Colonization I definately had it's flaws. This new version is a much tighter and well designed game, in spite of some bugs that are always going to be there in games.
The reason that I prefer Col 1 is because it had atmosphere. The game had multiple phases. You weren't even thinking about independance when you got off the boat. There was much more of a challenge from other Europeans and natives, and you simply can't include all of that in a 300 turn game. The independance game here is a good game and I enjoy it, but that was only a part of Colonization I.
My feelings exactly. Col I would probably not be very enjoyable now to those who never played it back then; but it was longer and had more diversity than the present game.

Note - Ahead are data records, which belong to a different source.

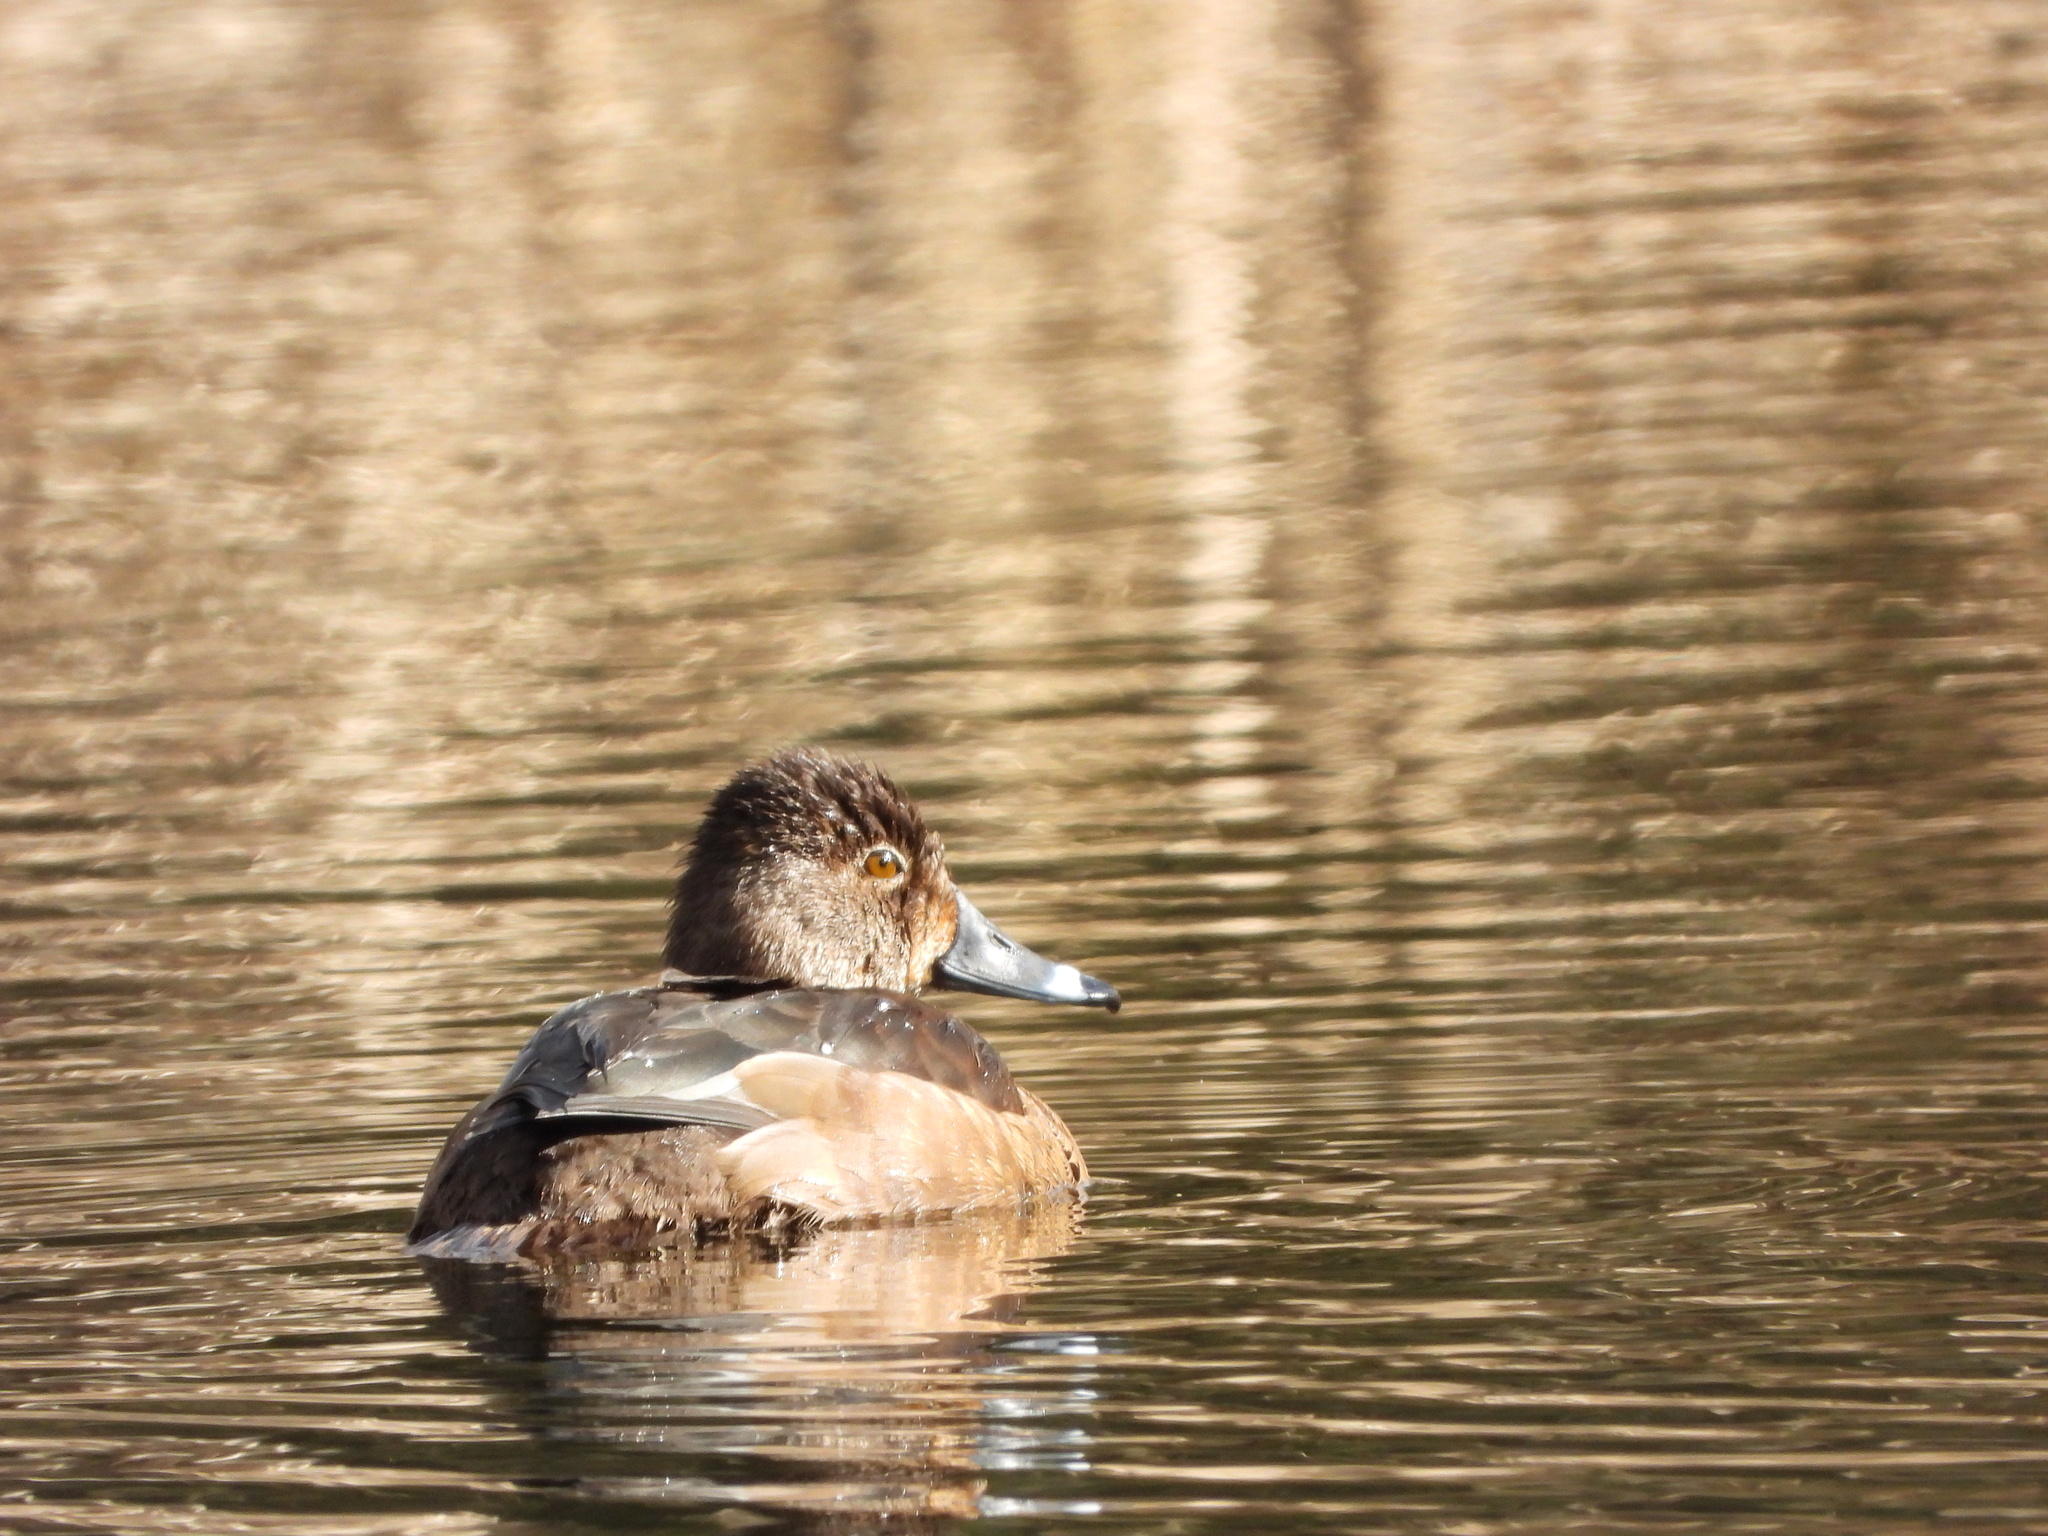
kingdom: Animalia
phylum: Chordata
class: Aves
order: Anseriformes
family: Anatidae
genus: Aythya
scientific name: Aythya collaris
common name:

In addition to that, Col II is full of stupid and annoying bugs and bad decisions, such as tying the increase of the king's army to your production of liberty bells. In the old game, the king simply increased his army over time, so the sooner you declared independence the better, but you never had to be afraid of producing efficient colonies with the aid of liberty bells. And you went through several phases before it was time to prepare for the revolution - just as happened in the history of our world.
I think the best system for the expansion of the REF would be the old "time" one plus extra additions every time you annoy the king by refusing a tax raise or a request for a contribution. That would make some sense.
I think there are quite a few things in the original game that should be brought back. When it comes to the scouts, I can think of the following list: fewer treasure troves, even with the FFs who help you find even more of them with better results. The old game had the message "You find nothing but rumours" until you had acquired a certain FF that "made all rumours true". That is to say, until you had acquired that FF (was it Coronado?) you mostly didn't find a treasure, though sometimes it did happen. Now you always get a treasure, it seems. Far overpowered. Also, back then you had better let your scout escort the treasure to the nearest city, because otherwise it would probably get ambushed and stolen by the Indians. Then there was the "goody hut" which lead to the message "Your expedition has disappeared without a trace!" And then there was the one where you found a burial mound and got the following alternatives: "Let's search it for treasure" and "No, stay away from those!" If you did search the mounds, sometimes you found a treasure, sometimes you only found cold and damp chambers and sometimes you annoyed the local Indian tribe so much for desecrating the tombs of their ancestors that they hated you for many turns afterwards and very probably killed your scout before he could get back to safe territory, and anyone else from your colonies they encountered. If they lived nearby, they also attacked your settlements and tried to kill you. And there was the goody hut where you found a member of a lost European colony who gladly joined your civilization. And the Fountain of Youth, which I loved and which could be brought back with perhaps 3 extra colonists instead of so as not to make it overpowered.
The new result where your scout gets promotions from a goody hut is from Civ IV, of course, and a good feature to include.
Also, in the original game the Indians sometimes did mischief even if they were pleased with you. Some young braves decided that it would be cool to attack one of your settlements, and if they succeeded, they burned down something (usually the docks or your recently finished sawmill) or stole a lot of stuff from your warehouses. They even stole timber! (LOL. Why not let them set fire to it, the way they loved doing to the docks?) They loved stealing horses - a realistic feature. Sometimes, they killed one of your settlers, but that mostly happened if the whole tribe (or a nearby village) had become suspicious and angry. They often cooled down after such an attack.
But the Indians very seldom destroyed a settlement completely. They only way that could happen was if they made reepated attacks and killed off one colonist at a time until there was nobody left in the colony. That only happened if there was a full-scale war going on between the indians and that European colonizing power. But the "Indians attack and raze the city!" feature in Col II has been lifted straght from Civilization. I'm a bit doutbful about it, since it seems to benefit you against the AI European civs. Unbalanced.
In old Col, your newest settlements, the ones where you hadn't achieved 50 % revolutionary spirit, sometimes spawned United Empire Loyalists who attacked your garrison and, if successful, captured the town and held it for the king. The settlement had a pro-king defence bonus based on how many of the population supported him. Not only is that a rather neat game feature, but it is also historically accurate. The typical American "Tory" was not an aristocrat; the American elite were not against the revolution, they led it. The loyalists were usually members of marginalized groups such as ethnic or religious minorities, or backwoodsmen who hated and distrusted "the east coast establishment" (the concept existed even back then), so if the east coast establishment was against the king, by gum, they were for him!
A final observation: Why on earth did the people at Firaxis decide to actually dumb down the game and make it shorter? Very unlike them. What I should really like to see is a game the same length as the original one, with plenty of time for the various phases: your first settlements and exploration, fighting the Indians or managing to reach an accommodation, fighting back encroaching fellow Europeans (this was often an issue throughout the game after the first few turns and ensured that you always kept your settlements well garrisoned unless you wanted to lose them), building up your economy and infrastructure and then deciding that the king's army was becoming alarmingly large, and his tax demands really too much, so you had better get ready to rebel against him.